**SET PROBLEM A**: Count the lines in the records below that contain the word "pakeitimui", treating uppercase and lowercase as different, and give only that number.

─── TEXT SEGMENT ───

# Checklist to lower the risk for landlord



## tom_tom (6 Apr 2021)

I don't agree with relatives decision to rent out a house  .but rightly or wrong they going ahead ..they will be renting  to a professional couple with 2 small kids.

Any advice on tasks that lower the risk ?

A lease..is there a link to an update template?

Deposit..what the going rate ..1 month 2 months?

Take pictures of the house beforehand

References ..whats OK to ask for ..previous landlord..employer?

I've never rented so I'm clueless but want  to gather collective wisdom / experience here to advise them best i can ..

Thanks


----------



## LS400 (6 Apr 2021)

Are they as clueless?

if so, don’t get involved, and let an agent take care of business.


----------



## tom_tom (6 Apr 2021)

LS400 said:


> Are they as clueless?
> 
> if so, don’t get involved, and let an agent take care of business.


As I said at the start ..I don't agree with the decision..but they going ahead anyway ...they don't want to.use an agent ...it is what it is ...any help appreciated


----------



## NoRegretsCoyote (6 Apr 2021)

tom_tom said:


> I've never rented so I'm clueless but want to gather collective wisdom / experience here to advise them best i can ..


Use an agent for letting and management.


----------



## tom_tom (6 Apr 2021)

NoRegretsCoyote said:


> Use an agent for letting and management.


They dont want to use an agent..nothing to.do with saving money .they dont need to rent it and trying to do this couple a favour....hence I'm asking here...


----------



## NoRegretsCoyote (6 Apr 2021)

tom_tom said:


> They dont want to use an agent...hence I'm asking here


Well they should if they don't know the very basics.

It looks like they are paying tax at the higher rate and with two kids won't have much time on their hands.

Agent costs are deductible against tax and a good agent is really worth it.


----------



## tom_tom (6 Apr 2021)

NoRegretsCoyote said:


> Well they should if they don't know the very basics.
> 
> It looks like they are paying tax at the higher rate and with two kids won't have much time on their hands.
> 
> Agent costs are deductible against tax and a good agent is really worth it.

───

**SET PROBLEM B**: Please copy the passage of the landlord checklist thread from "# Checklist to" up to and including "month 2 months?", switching "template" to "form".

─── DATA SHOWN ───

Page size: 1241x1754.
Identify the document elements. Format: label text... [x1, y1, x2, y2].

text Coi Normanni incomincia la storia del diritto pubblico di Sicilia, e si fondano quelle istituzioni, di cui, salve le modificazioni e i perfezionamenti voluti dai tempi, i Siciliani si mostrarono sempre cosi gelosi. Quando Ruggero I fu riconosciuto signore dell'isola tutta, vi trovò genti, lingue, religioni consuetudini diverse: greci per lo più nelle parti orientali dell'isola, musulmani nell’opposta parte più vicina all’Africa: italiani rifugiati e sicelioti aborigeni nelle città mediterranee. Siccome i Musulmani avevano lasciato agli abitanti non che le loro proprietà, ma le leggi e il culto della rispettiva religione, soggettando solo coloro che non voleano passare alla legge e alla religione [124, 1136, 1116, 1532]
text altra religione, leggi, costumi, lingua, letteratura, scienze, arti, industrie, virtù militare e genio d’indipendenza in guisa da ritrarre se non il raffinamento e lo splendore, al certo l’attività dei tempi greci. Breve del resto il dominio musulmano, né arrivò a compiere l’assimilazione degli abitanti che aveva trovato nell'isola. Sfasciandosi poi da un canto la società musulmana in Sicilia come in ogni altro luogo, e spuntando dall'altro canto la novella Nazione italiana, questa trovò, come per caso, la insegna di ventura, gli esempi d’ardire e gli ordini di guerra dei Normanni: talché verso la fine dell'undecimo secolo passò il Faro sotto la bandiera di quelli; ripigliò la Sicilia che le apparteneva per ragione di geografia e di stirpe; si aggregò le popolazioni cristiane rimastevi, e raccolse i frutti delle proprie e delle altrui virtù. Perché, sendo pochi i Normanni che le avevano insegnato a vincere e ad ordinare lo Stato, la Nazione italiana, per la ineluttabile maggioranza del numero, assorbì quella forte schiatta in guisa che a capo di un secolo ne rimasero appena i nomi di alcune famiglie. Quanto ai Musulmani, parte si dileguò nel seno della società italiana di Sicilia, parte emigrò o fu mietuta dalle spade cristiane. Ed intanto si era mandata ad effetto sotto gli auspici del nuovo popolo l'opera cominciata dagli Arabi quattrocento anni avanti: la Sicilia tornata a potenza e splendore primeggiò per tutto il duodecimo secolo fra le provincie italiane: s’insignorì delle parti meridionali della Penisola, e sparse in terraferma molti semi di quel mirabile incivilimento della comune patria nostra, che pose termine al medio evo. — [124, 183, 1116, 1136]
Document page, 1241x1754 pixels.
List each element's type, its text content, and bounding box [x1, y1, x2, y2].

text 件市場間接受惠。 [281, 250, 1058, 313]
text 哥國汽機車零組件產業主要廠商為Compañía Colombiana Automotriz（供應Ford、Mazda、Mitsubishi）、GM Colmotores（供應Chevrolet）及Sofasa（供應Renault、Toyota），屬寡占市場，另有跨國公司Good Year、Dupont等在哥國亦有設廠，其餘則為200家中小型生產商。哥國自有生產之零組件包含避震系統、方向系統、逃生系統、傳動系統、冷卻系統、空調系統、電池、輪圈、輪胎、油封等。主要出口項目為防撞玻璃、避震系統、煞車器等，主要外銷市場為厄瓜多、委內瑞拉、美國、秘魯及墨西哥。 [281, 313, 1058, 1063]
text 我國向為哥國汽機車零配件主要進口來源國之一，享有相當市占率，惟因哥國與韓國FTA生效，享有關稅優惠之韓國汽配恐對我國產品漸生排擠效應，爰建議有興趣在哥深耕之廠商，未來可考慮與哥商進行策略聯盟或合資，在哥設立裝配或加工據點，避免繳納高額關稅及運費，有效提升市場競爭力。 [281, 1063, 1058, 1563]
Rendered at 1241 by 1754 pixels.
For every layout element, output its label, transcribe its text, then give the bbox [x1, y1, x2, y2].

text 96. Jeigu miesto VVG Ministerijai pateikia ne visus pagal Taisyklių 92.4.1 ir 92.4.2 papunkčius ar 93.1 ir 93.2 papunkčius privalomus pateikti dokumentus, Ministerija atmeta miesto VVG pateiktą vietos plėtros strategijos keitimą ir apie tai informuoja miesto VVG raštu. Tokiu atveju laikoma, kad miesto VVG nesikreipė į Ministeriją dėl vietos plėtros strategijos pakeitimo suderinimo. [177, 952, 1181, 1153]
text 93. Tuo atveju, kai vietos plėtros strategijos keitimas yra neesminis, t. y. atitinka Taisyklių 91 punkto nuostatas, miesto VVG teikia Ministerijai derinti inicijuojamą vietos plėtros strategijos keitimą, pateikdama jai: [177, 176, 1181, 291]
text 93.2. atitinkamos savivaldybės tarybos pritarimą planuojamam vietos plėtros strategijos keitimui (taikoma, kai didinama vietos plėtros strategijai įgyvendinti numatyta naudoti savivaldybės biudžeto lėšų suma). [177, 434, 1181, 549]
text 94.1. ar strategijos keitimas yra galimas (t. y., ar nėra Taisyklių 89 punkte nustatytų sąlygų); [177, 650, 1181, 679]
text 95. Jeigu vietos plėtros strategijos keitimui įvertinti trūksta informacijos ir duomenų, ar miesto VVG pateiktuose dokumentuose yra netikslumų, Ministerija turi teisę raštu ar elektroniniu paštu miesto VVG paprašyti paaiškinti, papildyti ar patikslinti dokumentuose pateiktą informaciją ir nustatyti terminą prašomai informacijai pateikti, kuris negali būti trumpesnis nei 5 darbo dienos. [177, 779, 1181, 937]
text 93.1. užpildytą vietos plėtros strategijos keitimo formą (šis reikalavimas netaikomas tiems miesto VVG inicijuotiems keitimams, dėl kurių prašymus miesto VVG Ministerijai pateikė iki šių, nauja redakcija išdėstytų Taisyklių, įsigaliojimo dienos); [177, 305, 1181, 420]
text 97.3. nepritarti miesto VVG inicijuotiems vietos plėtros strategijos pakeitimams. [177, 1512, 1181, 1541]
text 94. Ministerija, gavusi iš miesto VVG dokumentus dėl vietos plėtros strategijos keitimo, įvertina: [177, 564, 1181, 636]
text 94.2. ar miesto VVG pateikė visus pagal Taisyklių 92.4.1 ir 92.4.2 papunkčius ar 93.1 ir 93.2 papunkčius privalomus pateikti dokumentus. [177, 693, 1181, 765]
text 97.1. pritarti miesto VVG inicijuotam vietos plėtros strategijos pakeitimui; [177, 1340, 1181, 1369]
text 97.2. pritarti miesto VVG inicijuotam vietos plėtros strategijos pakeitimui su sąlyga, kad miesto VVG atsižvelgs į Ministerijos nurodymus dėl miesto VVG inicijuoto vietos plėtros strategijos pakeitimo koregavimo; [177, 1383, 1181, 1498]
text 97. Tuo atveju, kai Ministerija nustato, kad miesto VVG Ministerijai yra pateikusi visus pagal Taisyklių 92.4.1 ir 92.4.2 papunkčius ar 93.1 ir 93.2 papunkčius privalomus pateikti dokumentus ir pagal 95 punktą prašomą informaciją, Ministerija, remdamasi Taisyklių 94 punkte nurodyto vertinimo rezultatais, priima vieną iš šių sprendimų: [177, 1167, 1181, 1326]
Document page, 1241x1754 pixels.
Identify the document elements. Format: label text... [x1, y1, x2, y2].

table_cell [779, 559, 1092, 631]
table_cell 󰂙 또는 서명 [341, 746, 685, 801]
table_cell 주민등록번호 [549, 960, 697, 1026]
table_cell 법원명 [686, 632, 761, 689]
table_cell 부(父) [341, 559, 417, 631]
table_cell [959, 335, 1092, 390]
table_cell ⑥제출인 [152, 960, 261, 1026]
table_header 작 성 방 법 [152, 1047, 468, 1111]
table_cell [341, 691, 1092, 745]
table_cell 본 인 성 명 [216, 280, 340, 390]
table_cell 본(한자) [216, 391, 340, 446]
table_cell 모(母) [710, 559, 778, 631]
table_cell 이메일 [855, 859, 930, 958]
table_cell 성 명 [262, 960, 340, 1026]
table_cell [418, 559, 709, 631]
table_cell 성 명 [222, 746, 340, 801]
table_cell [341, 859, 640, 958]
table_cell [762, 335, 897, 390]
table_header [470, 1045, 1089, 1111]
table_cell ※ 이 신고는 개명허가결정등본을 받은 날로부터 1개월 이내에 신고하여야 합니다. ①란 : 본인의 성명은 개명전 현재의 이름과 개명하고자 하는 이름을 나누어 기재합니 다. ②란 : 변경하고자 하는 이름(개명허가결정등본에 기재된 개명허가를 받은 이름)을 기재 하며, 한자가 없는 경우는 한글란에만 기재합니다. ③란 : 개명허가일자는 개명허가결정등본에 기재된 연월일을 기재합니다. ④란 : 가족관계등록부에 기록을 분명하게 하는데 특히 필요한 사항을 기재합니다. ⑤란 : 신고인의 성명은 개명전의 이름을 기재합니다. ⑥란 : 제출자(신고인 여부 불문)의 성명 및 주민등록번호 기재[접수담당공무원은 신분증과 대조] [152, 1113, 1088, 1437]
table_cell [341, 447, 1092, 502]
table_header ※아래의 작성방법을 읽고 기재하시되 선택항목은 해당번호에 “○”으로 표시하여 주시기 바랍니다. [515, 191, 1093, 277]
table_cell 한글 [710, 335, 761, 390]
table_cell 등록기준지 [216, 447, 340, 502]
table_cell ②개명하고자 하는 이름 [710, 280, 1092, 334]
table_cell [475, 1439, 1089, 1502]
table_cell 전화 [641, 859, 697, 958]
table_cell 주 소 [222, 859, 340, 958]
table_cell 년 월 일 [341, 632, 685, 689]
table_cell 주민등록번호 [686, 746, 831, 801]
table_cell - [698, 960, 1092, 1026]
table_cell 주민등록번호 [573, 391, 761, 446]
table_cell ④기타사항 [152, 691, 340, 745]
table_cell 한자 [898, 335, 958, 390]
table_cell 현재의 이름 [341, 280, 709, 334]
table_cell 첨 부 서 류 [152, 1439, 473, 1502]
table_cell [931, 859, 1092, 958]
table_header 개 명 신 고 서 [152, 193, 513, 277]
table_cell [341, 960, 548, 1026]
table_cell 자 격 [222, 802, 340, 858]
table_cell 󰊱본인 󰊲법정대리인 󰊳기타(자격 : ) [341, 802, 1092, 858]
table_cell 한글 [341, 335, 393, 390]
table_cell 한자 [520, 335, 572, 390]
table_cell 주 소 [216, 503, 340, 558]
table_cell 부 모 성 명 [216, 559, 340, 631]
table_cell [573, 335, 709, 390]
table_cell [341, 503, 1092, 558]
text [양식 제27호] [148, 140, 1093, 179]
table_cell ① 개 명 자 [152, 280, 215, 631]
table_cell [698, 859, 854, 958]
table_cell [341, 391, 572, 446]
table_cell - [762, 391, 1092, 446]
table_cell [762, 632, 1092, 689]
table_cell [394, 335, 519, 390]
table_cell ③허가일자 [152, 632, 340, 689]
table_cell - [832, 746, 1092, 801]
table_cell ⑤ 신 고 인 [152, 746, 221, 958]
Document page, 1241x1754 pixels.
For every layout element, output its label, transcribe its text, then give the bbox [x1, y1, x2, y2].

───

**OUTPUT A**: 2

**OUTPUT B**:
# Checklist to lower the risk for landlord



## tom_tom (6 Apr 2021)

I don't agree with relatives decision to rent out a house  .but rightly or wrong they going ahead ..they will be renting  to a professional couple with 2 small kids.

Any advice on tasks that lower the risk ?

A lease..is there a link to an update form?

Deposit..what the going rate ..1 month 2 months?